Em defesa do meio ambiente: Hildo Rocha garante logística reversa para sucata de placas solares

A Comissão de Desenvolvimento Urbano (CDU) da Câmara dos Deputados aprovou o Projeto de Lei nº 998/2024 que institui a obrigatoriedade da logística reversa de painéis fotovoltaicos utilizados na geração de energia solar. A proposta recebeu parecer favorável do relator, deputado Hildo Rocha (MDB), e segue avançando no Congresso Nacional.

Durante o seu voto, Hildo Rocha destacou a importância ambiental e sanitária da iniciativa ao incluir os equipamentos de energia solar no rol de produtos que devem ser recolhidos pelas próprias indústrias após o fim de sua vida útil. “Esses equipamentos têm uma vida útil e, após o uso, são descartados. Na maioria das vezes, os municípios não têm um trabalho de resíduos sólidos adequado, e isso vai para um lixão”, alertou o parlamentar.

Segundo o relator, o descarte inadequado dos painéis representa um risco concreto ao meio ambiente e à saúde pública. “Eles demoram a ser degradados e acabam poluindo o meio ambiente, os rios e os riachos, porque são produzidos a partir de minérios nocivos à saúde do homem e dos animais, além de agredir diretamente a flora no entorno dos lixões”,afirmou Rocha.

Para o deputado maranhense a responsabilização das empresas é o caminho correto: “As empresas seriam obrigadas a recolher de volta esses produtos. Isso é o correto”.

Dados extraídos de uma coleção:
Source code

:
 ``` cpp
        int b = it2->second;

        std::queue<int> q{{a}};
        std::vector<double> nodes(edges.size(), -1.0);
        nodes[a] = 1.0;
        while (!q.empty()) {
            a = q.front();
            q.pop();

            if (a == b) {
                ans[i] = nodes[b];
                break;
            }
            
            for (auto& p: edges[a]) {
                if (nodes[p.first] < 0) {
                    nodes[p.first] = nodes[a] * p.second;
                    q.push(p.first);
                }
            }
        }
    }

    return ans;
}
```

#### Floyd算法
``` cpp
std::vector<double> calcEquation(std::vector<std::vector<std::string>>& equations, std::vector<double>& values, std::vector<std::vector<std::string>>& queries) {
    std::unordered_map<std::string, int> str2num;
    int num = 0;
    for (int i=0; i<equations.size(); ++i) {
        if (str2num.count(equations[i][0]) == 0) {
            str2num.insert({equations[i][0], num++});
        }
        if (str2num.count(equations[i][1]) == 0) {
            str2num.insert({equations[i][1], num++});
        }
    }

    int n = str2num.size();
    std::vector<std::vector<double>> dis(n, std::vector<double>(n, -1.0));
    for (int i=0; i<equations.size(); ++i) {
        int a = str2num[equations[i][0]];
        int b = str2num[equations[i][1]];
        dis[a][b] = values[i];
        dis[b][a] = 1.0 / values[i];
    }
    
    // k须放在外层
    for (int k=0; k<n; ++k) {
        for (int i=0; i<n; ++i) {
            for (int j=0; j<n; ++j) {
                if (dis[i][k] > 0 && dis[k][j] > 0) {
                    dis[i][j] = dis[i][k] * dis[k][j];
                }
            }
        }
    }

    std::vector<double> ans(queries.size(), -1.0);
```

Teste seu entendimento:
#1 Responda com base no texto sobre os painéis solares.
(a) Qual comissão aprovou o Projeto de Lei nº 998/2024?
(b) Segundo Hildo Rocha, para onde vão os equipamentos quando os municípios não têm um trabalho de resíduos sólidos adequado?
(c) De acordo com o relator, a partir de que os painéis são produzidos?
#2 Escreva a continuação do texto sobre os painéis solares a partir do ponto em que ele termina.
Não é preciso usar as linhas de dados para fazer as atividades.

Respostas das atividades:
#1
(a) A Comissão de Desenvolvimento Urbano (CDU) da Câmara dos Deputados.
(b) Para um lixão.
(c) A partir de minérios nocivos à saúde do homem e dos animais.

#2
Ao justificar o mérito da proposta, Hildo Rocha explicou que o projeto cria uma política de incentivo ao desenvolvimento da logística reversa de painéis fotovoltaicos, estimulando a pesquisa, a inovação tecnológica e a adoção de processos sustentáveis.

“A iniciativa busca promover o reaproveitamento, a reciclagem e o descarte final adequado dos painéis utilizados na geração de energia solar”, pontuou.

O relator também contextualizou o crescimento acelerado da energia solar no país, impulsionado pela redução de custos dos sistemas fotovoltaicos e pelo aumento das tarifas de energia elétrica. Embora as placas solares tenham longa durabilidade — podendo ultrapassar três décadas —, ele ressaltou que a substituição será inevitável. “Chega o momento em que a eficiência cai a ponto de exigir a troca por novos equipamentos, o que traz o desafio de definir formas adequadas de reaproveitar, reciclar ou descartar os painéis antigos”, disse.

Para Hildo Rocha, o problema do descarte em larga escala ainda não se manifesta plenamente, mas tende a se tornar realidade em breve. Por isso, defendeu a antecipação do Poder Público. “Cabe ao Estado elaborar políticas que estimulem cadeias de coleta, armazenamento, reaproveitamento e reciclagem, reduzindo impactos ambientais, sociais e econômicos”, destacou.

O projeto também altera o inciso VI do artigo 33 da Lei nº 12.305, que trata da Política Nacional de Resíduos Sólidos, para incluir expressamente os painéis fotovoltaicos entre os produtos sujeitos à logística reversa obrigatória por fabricantes, importadores, distribuidores e comerciantes, independentemente dos serviços públicos de limpeza urbana.

Ao concluir, o relator reforçou o apoio integral da Comissão de Desenvolvimento Urbano à matéria e à emenda aprovada anteriormente na Comissão de Minas e Energia.